**PROBLEM REQUIREMENTS**
Beginning at the top of the listing, repeat each line exactly until the line with "(421, 655) none" has been repeated too.

**DATA FOR PROCESSING**
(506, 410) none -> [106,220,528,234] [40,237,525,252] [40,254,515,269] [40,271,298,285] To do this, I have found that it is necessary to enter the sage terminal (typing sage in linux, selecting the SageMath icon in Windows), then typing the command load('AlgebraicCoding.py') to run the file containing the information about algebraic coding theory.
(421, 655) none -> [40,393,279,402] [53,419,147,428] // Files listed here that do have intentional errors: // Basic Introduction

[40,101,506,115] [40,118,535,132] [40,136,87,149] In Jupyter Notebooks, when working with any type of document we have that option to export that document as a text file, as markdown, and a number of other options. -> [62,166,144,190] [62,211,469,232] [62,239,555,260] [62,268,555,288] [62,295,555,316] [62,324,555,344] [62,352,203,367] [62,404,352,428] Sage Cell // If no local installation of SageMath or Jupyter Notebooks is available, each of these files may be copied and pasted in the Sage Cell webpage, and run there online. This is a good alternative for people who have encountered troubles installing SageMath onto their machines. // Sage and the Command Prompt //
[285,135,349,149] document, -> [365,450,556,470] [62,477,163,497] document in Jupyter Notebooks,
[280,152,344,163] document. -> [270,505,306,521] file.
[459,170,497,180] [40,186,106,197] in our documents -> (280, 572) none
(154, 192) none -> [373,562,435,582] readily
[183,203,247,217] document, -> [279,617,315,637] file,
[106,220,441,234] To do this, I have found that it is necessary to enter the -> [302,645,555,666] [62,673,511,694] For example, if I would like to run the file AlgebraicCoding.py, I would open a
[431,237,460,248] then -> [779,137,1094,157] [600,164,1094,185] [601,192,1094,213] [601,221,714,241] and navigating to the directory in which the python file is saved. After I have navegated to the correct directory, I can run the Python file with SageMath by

**EXERCISE ANSWER**
(506, 410) none -> [106,220,528,234] [40,237,525,252] [40,254,515,269] [40,271,298,285] To do this, I have found that it is necessary to enter the sage terminal (typing sage in linux, selecting the SageMath icon in Windows), then typing the command load('AlgebraicCoding.py') to run the file containing the information about algebraic coding theory.
(421, 655) none -> [40,393,279,402] [53,419,147,428] // Files listed here that do have intentional errors: // Basic Introduction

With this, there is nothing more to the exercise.